Exercise aim: Your task is to print all of the data word for word.

**** Given data

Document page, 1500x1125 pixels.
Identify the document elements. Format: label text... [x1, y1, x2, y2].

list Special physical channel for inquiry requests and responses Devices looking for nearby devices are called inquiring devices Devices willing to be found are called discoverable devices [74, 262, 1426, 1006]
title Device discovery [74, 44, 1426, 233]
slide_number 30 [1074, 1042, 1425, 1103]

********

Final answer:
Document page, 1500x1125 pixels.
Identify the document elements. Format: label text... [x1, y1, x2, y2].

list Special physical channel for inquiry requests and responses Devices looking for nearby devices are called inquiring devices Devices willing to be found are called discoverable devices [74, 262, 1426, 1006]
title Device discovery [74, 44, 1426, 233]
slide_number 30 [1074, 1042, 1425, 1103]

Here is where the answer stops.